# Aim:
Print every item below again, line for line, with no changes at all.

Collected data entries
----------------

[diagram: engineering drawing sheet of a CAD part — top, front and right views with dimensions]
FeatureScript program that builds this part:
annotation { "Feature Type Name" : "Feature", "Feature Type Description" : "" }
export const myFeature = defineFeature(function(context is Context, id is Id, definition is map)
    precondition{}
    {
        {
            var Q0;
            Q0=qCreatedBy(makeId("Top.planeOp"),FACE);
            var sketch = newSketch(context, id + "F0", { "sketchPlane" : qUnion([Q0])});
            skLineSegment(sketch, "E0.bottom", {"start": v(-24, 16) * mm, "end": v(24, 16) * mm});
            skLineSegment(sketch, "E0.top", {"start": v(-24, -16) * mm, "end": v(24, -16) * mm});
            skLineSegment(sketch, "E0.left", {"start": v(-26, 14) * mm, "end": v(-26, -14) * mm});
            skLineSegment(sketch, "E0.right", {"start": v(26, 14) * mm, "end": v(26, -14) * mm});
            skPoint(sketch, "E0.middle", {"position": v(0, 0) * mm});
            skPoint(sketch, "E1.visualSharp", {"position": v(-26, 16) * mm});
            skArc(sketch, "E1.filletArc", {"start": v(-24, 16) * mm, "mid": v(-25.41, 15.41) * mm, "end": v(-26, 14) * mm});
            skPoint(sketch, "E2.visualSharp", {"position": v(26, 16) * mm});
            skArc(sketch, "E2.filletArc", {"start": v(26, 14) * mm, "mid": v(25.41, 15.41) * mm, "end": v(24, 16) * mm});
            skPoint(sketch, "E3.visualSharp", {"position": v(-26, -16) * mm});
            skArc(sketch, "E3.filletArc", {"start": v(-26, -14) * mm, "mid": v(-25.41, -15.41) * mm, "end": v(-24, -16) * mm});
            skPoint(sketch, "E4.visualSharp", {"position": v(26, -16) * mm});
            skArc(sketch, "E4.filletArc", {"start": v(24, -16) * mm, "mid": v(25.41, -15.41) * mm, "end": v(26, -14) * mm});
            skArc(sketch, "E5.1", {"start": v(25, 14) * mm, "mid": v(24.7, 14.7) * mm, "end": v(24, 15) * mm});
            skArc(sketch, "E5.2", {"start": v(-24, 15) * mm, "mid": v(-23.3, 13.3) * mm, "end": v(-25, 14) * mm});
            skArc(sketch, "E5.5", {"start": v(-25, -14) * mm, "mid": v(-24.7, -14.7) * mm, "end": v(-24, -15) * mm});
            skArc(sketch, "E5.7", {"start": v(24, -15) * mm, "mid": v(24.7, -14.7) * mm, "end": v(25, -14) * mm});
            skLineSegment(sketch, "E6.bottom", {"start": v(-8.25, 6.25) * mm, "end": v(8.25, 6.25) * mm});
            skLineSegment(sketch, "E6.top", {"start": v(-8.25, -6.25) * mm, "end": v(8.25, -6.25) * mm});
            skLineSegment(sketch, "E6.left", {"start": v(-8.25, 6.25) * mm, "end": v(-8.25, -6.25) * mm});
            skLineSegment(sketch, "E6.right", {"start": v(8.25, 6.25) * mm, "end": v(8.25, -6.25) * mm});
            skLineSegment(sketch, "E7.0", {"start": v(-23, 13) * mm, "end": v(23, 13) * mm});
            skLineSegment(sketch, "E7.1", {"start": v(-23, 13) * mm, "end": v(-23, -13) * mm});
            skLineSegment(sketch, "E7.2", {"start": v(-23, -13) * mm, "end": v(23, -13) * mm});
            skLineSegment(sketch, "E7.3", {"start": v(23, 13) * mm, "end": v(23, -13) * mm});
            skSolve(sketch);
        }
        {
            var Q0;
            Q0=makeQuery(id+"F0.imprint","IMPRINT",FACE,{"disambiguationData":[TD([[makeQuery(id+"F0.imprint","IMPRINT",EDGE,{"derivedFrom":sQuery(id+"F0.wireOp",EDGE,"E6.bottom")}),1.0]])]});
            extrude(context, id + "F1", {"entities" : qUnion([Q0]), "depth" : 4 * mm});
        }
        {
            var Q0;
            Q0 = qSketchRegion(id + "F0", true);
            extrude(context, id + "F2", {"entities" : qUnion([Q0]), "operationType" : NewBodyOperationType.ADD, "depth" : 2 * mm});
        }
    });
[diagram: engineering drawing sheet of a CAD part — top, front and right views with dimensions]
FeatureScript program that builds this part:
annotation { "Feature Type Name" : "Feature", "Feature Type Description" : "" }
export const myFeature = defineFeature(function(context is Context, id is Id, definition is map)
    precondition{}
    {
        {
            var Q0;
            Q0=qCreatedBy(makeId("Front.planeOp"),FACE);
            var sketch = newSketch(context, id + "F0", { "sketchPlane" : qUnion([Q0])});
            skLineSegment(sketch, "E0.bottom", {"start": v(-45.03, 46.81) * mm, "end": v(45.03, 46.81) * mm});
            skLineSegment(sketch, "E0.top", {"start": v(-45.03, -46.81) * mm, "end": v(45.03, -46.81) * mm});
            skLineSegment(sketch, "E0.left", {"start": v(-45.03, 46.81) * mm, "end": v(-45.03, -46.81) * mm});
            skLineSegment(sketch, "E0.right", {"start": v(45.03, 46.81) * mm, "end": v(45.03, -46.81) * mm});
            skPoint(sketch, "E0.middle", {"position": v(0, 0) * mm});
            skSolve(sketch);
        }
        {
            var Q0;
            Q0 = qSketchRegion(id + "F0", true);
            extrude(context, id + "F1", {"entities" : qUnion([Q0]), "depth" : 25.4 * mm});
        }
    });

----------------

# Task response:
[diagram: engineering drawing sheet of a CAD part — top, front and right views with dimensions]
FeatureScript program that builds this part:
annotation { "Feature Type Name" : "Feature", "Feature Type Description" : "" }
export const myFeature = defineFeature(function(context is Context, id is Id, definition is map)
    precondition{}
    {
        {
            var Q0;
            Q0=qCreatedBy(makeId("Top.planeOp"),FACE);
            var sketch = newSketch(context, id + "F0", { "sketchPlane" : qUnion([Q0])});
            skLineSegment(sketch, "E0.bottom", {"start": v(-24, 16) * mm, "end": v(24, 16) * mm});
            skLineSegment(sketch, "E0.top", {"start": v(-24, -16) * mm, "end": v(24, -16) * mm});
            skLineSegment(sketch, "E0.left", {"start": v(-26, 14) * mm, "end": v(-26, -14) * mm});
            skLineSegment(sketch, "E0.right", {"start": v(26, 14) * mm, "end": v(26, -14) * mm});
            skPoint(sketch, "E0.middle", {"position": v(0, 0) * mm});
            skPoint(sketch, "E1.visualSharp", {"position": v(-26, 16) * mm});
            skArc(sketch, "E1.filletArc", {"start": v(-24, 16) * mm, "mid": v(-25.41, 15.41) * mm, "end": v(-26, 14) * mm});
            skPoint(sketch, "E2.visualSharp", {"position": v(26, 16) * mm});
            skArc(sketch, "E2.filletArc", {"start": v(26, 14) * mm, "mid": v(25.41, 15.41) * mm, "end": v(24, 16) * mm});
            skPoint(sketch, "E3.visualSharp", {"position": v(-26, -16) * mm});
            skArc(sketch, "E3.filletArc", {"start": v(-26, -14) * mm, "mid": v(-25.41, -15.41) * mm, "end": v(-24, -16) * mm});
            skPoint(sketch, "E4.visualSharp", {"position": v(26, -16) * mm});
            skArc(sketch, "E4.filletArc", {"start": v(24, -16) * mm, "mid": v(25.41, -15.41) * mm, "end": v(26, -14) * mm});
            skArc(sketch, "E5.1", {"start": v(25, 14) * mm, "mid": v(24.7, 14.7) * mm, "end": v(24, 15) * mm});
            skArc(sketch, "E5.2", {"start": v(-24, 15) * mm, "mid": v(-23.3, 13.3) * mm, "end": v(-25, 14) * mm});
            skArc(sketch, "E5.5", {"start": v(-25, -14) * mm, "mid": v(-24.7, -14.7) * mm, "end": v(-24, -15) * mm});
            skArc(sketch, "E5.7", {"start": v(24, -15) * mm, "mid": v(24.7, -14.7) * mm, "end": v(25, -14) * mm});
            skLineSegment(sketch, "E6.bottom", {"start": v(-8.25, 6.25) * mm, "end": v(8.25, 6.25) * mm});
            skLineSegment(sketch, "E6.top", {"start": v(-8.25, -6.25) * mm, "end": v(8.25, -6.25) * mm});
            skLineSegment(sketch, "E6.left", {"start": v(-8.25, 6.25) * mm, "end": v(-8.25, -6.25) * mm});
            skLineSegment(sketch, "E6.right", {"start": v(8.25, 6.25) * mm, "end": v(8.25, -6.25) * mm});
            skLineSegment(sketch, "E7.0", {"start": v(-23, 13) * mm, "end": v(23, 13) * mm});
            skLineSegment(sketch, "E7.1", {"start": v(-23, 13) * mm, "end": v(-23, -13) * mm});
            skLineSegment(sketch, "E7.2", {"start": v(-23, -13) * mm, "end": v(23, -13) * mm});
            skLineSegment(sketch, "E7.3", {"start": v(23, 13) * mm, "end": v(23, -13) * mm});
            skSolve(sketch);
        }
        {
            var Q0;
            Q0=makeQuery(id+"F0.imprint","IMPRINT",FACE,{"disambiguationData":[TD([[makeQuery(id+"F0.imprint","IMPRINT",EDGE,{"derivedFrom":sQuery(id+"F0.wireOp",EDGE,"E6.bottom")}),1.0]])]});
            extrude(context, id + "F1", {"entities" : qUnion([Q0]), "depth" : 4 * mm});
        }
        {
            var Q0;
            Q0 = qSketchRegion(id + "F0", true);
            extrude(context, id + "F2", {"entities" : qUnion([Q0]), "operationType" : NewBodyOperationType.ADD, "depth" : 2 * mm});
        }
    });
[diagram: engineering drawing sheet of a CAD part — top, front and right views with dimensions]
FeatureScript program that builds this part:
annotation { "Feature Type Name" : "Feature", "Feature Type Description" : "" }
export const myFeature = defineFeature(function(context is Context, id is Id, definition is map)
    precondition{}
    {
        {
            var Q0;
            Q0=qCreatedBy(makeId("Front.planeOp"),FACE);
            var sketch = newSketch(context, id + "F0", { "sketchPlane" : qUnion([Q0])});
            skLineSegment(sketch, "E0.bottom", {"start": v(-45.03, 46.81) * mm, "end": v(45.03, 46.81) * mm});
            skLineSegment(sketch, "E0.top", {"start": v(-45.03, -46.81) * mm, "end": v(45.03, -46.81) * mm});
            skLineSegment(sketch, "E0.left", {"start": v(-45.03, 46.81) * mm, "end": v(-45.03, -46.81) * mm});
            skLineSegment(sketch, "E0.right", {"start": v(45.03, 46.81) * mm, "end": v(45.03, -46.81) * mm});
            skPoint(sketch, "E0.middle", {"position": v(0, 0) * mm});
            skSolve(sketch);
        }
        {
            var Q0;
            Q0 = qSketchRegion(id + "F0", true);
            extrude(context, id + "F1", {"entities" : qUnion([Q0]), "depth" : 25.4 * mm});
        }
    });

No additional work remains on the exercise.